(Change listing data)

• • • • •

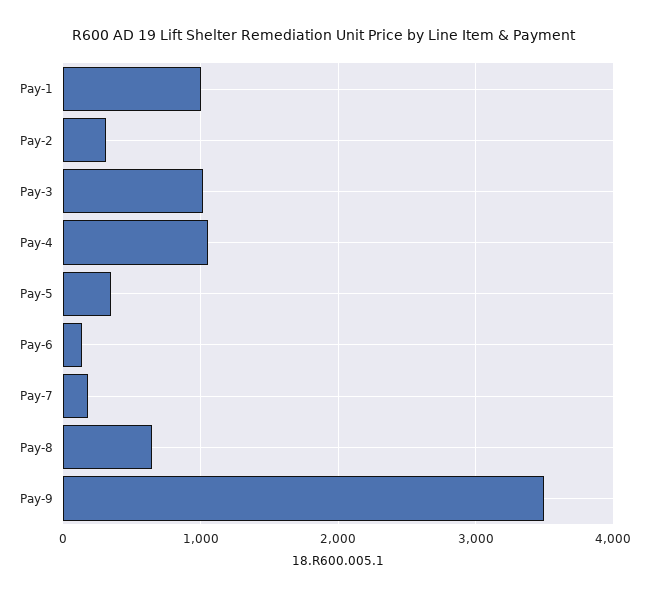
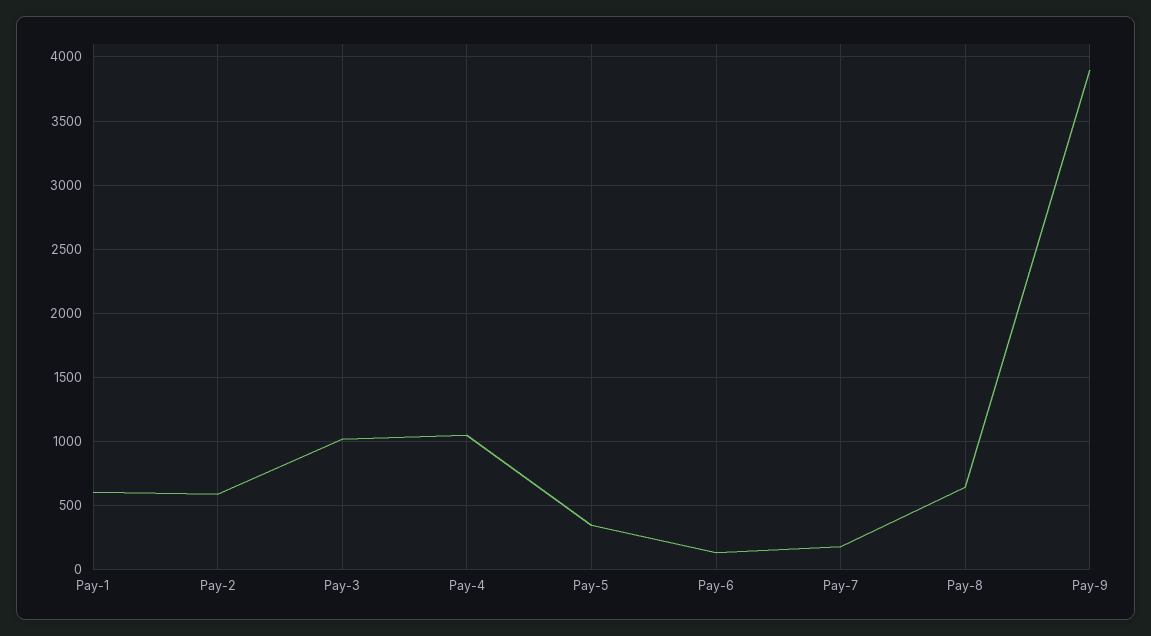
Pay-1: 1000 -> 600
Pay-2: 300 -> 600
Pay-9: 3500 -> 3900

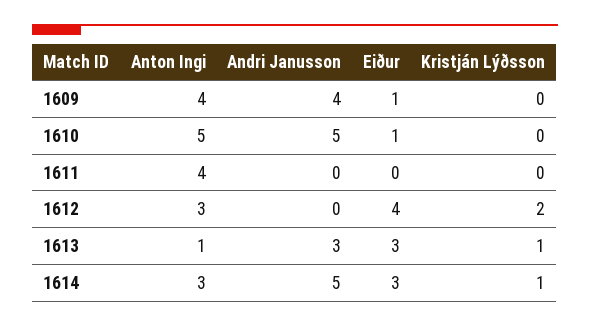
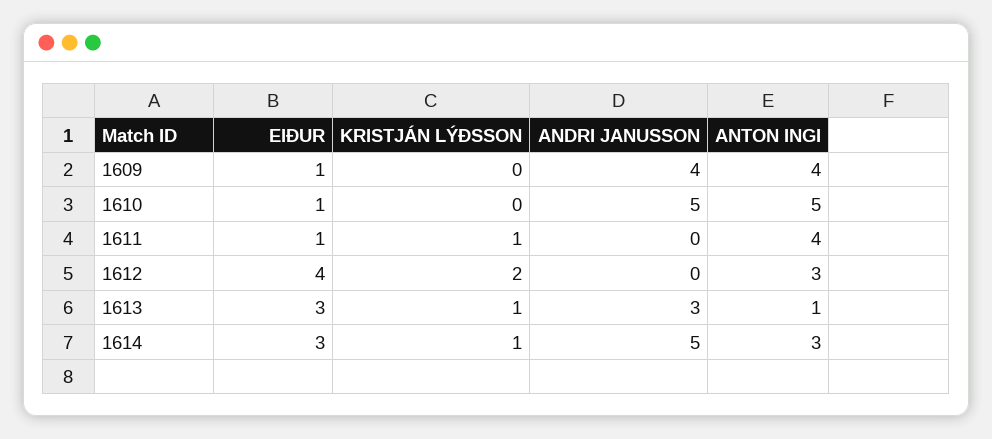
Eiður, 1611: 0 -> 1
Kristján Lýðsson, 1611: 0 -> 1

• • • • •

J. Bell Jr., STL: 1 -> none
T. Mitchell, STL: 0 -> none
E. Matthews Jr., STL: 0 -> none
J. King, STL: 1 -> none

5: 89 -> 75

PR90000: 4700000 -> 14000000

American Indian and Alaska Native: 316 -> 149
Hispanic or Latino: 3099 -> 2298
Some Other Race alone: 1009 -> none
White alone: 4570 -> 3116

• • • • •

Directions for this task – Reproduce only the lines above, starting at the line with "T. Mitchell, STL: 0 -> none" and ending at the line with "White alone: 4570 -> 3116", exactly as written.

Solution to this problem –
T. Mitchell, STL: 0 -> none
E. Matthews Jr., STL: 0 -> none
J. King, STL: 1 -> none

5: 89 -> 75

PR90000: 4700000 -> 14000000

American Indian and Alaska Native: 316 -> 149
Hispanic or Latino: 3099 -> 2298
Some Other Race alone: 1009 -> none
White alone: 4570 -> 3116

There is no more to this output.